Food? Clothes? Money? By the Path, this punishment was getting worse by the moment.
"I’ll ask you again, Zacariah." Gabriel's eyes narrowed slightly. "Are you ready?"
He nodded to his superior. It was pointless to argue further. There was no way out of this and the sooner it started, the sooner it would be over.
"Very well." Gabriel
inclined his head briefly, then stepped back into the surrounding mist, becoming a part of the light and shadow. "One month," he repeated unnecessarily. "We shall await your return. With your collection."
When the elder was gone, Zacariah looked at his friend. "I’m freezing."
Mordecai shook his head. "You'll need a coat too."
"By the Path! You'd think someone might have thought of that."
Mordecai rolled his eyes.
Suddenly, all sorts of questions were occurring to Zacariah. "How will I explain being on foot? What happens when they ask who I am? What will I say? What sort of job should I get?"
Mordecai tugged at the fall of his robe and shook his head solemnly. "You should have thought of these things before."
"I know," he said and glanced through the curtain of clouds at the Hale ranch. "I suppose I didn’t really believe that the Minions would go this far to teach me a 'lesson.'"

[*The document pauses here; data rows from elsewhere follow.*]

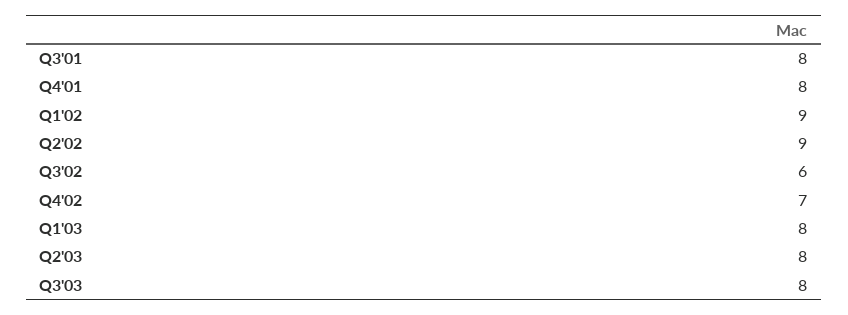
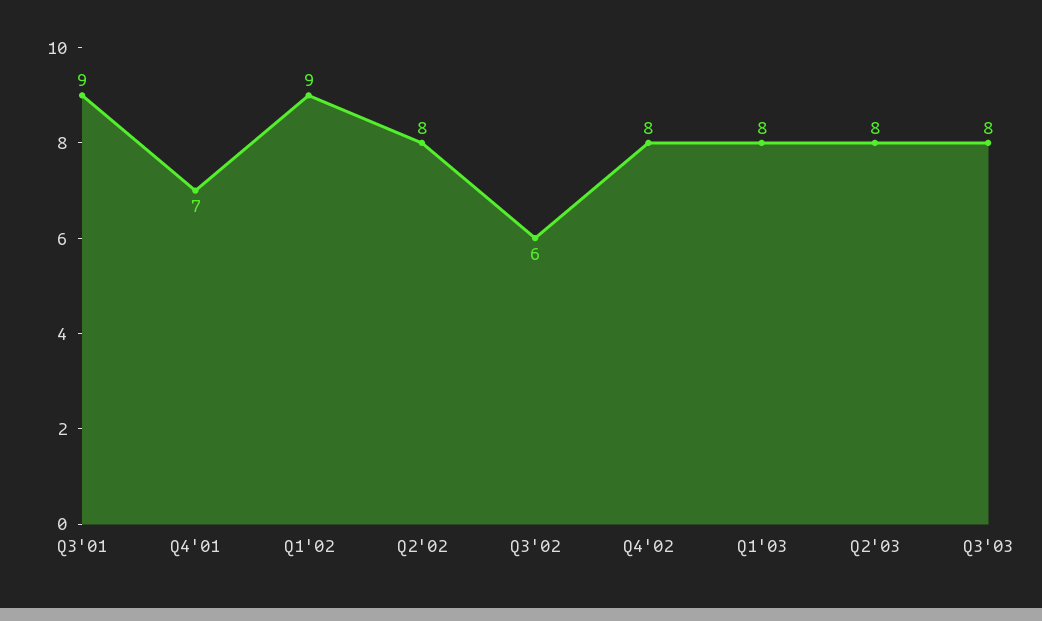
  {
-   "Q3'01": 8,
+   "Q3'01": 9,
-   "Q4'01": 8,
+   "Q4'01": 7,
    "Q1'02": 9,
-   "Q2'02": 9,
+   "Q2'02": 8,
    "Q3'02": 6,
-   "Q4'02": 7,
+   "Q4'02": 8,
    "Q1'03": 8,
    "Q2'03": 8,
    "Q3'03": 8
  }

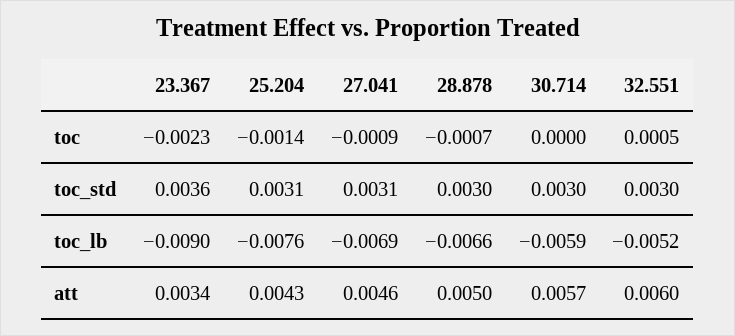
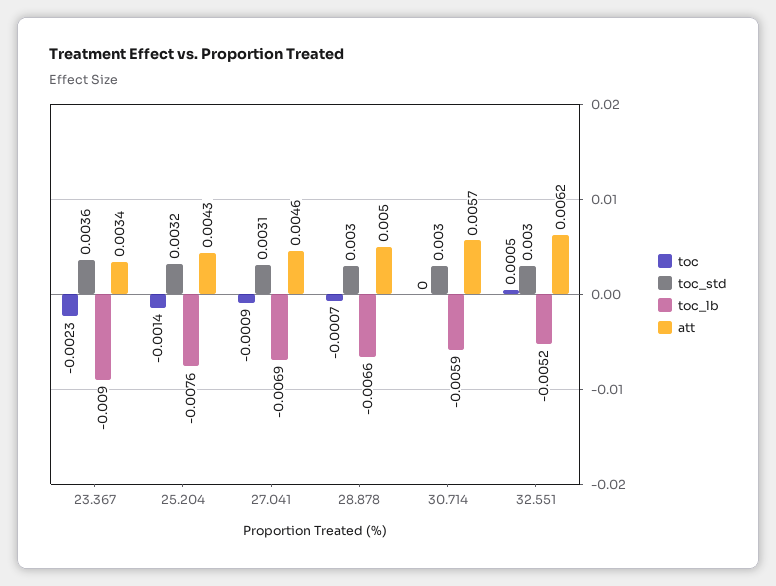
  {
    "toc": {
      "23.367": -0.0023,
      "25.204": -0.0014,
      "27.041": -0.0009,
      "28.878": -0.0007,
      "30.714": 0,
      "32.551": 0.0005
    },
    "toc_std": {
      "23.367": 0.0036,
-     "25.204": 0.0031,
+     "25.204": 0.0032,
      "27.041": 0.0031,
      "28.878": 0.003,
      "30.714": 0.003,
      "32.551": 0.003
    },
    "toc_lb": {
      "23.367": -0.009,
      "25.204": -0.0076,
      "27.041": -0.0069,
      "28.878": -0.0066,
      "30.714": -0.0059,
      "32.551": -0.0052
    },
    "att": {
      "23.367": 0.0034,
      "25.204": 0.0043,
      "27.041": 0.0046,
      "28.878": 0.005,
      "30.714": 0.0057,
-     "32.551": 0.006
+     "32.551": 0.0062
    }
  }

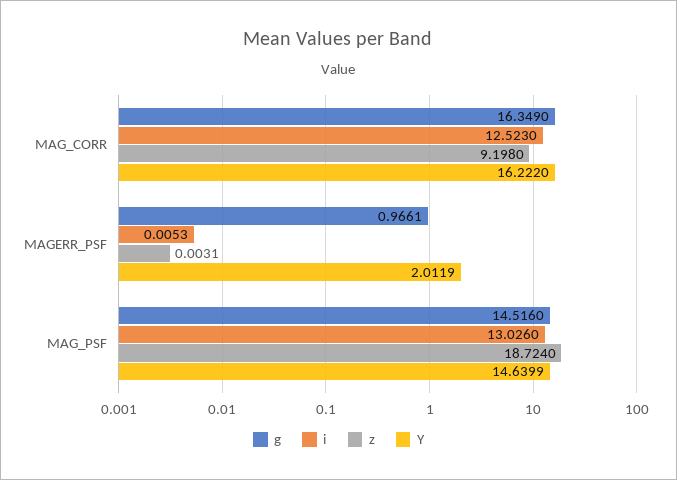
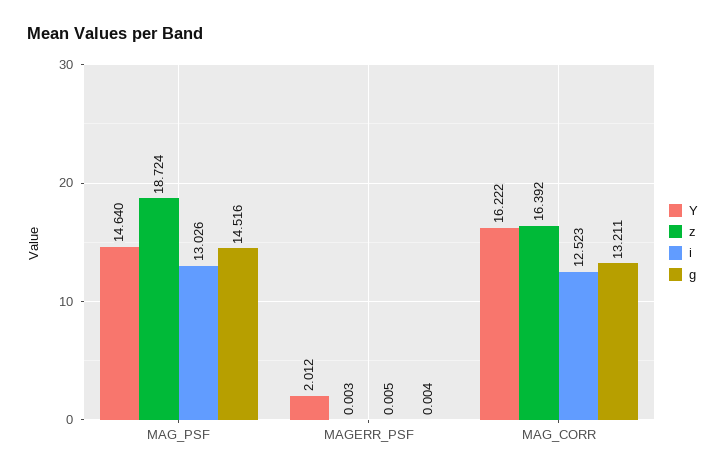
  {
    "g": {
-     "MAG_CORR": 16.349,
+     "MAG_CORR": 13.211,
-     "MAGERR_PSF": 0.9661,
+     "MAGERR_PSF": 0.004,
      "MAG_PSF": 14.516
    },
    "i": {
      "MAG_CORR": 12.523,
      "MAGERR_PSF": 0.0053,
      "MAG_PSF": 13.026
    },
    "z": {
-     "MAG_CORR": 9.198,
+     "MAG_CORR": 16.392,
      "MAGERR_PSF": 0.0031,
      "MAG_PSF": 18.724
    },
    "Y": {
      "MAG_CORR": 16.222,
      "MAGERR_PSF": 2.0119,
      "MAG_PSF": 14.6399
    }
  }

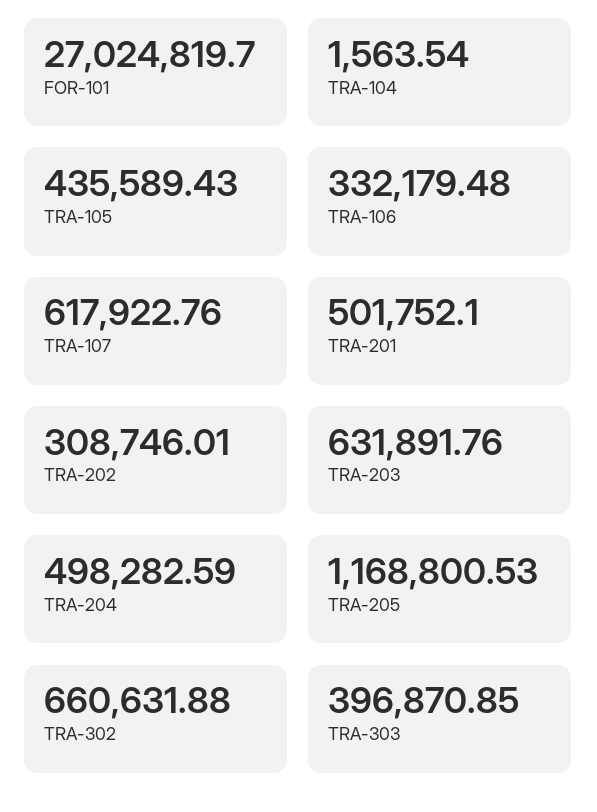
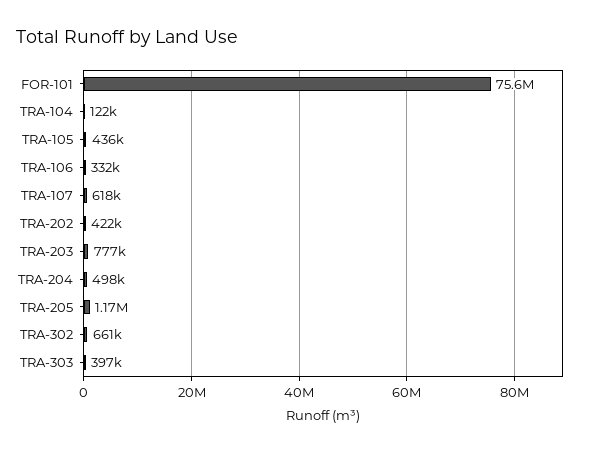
  {
-   "FOR-101": 27024819.7,
+   "FOR-101": 75600000,
-   "TRA-104": 1563.54,
+   "TRA-104": 122000,
    "TRA-105": 435589.43,
    "TRA-106": 332179.48,
    "TRA-107": 617922.76,
-   "TRA-201": 501752.1,
-   "TRA-202": 308746.01,
+   "TRA-202": 422000,
-   "TRA-203": 631891.76,
+   "TRA-203": 777000,
    "TRA-204": 498282.59,
    "TRA-205": 1168800.53,
    "TRA-302": 660631.88,
    "TRA-303": 396870.85
  }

"I can't believe they did."
He scowled at him. "Listen to my teeth chatter, if you still need evidence." Disgusted, he snapped. "What am I supposed to tell these humans?"
"Don't even consider telling anyone the truth, Zacariah. For one thing, no one would believe you. And for another, you can't afford to anger the Minions further."
Zacariah couldn't think of another thing that the Minions might do to him that would be worse than this. But, he allowed silently, he wasn't ready to test that theory.
"Of course I won't tell them the truth, but I have to say something to explain my presence. Even a human will have some questions."
"Tell them your horse threw you and that you hit your head. You can't remember a thing. Not even how you came to be here."
"No one will believe that." Zacariah frowned and realized that he was actually feeling nervous.
"Say it with sincerity," Mordecai advised.
Clearly, Mordecai was determined to be no help whatsoever. Zacariah frowned and slapped his palm against his flat stomach. The unexpected churning inside him was unsettling.
"It's not too late to change things," he said.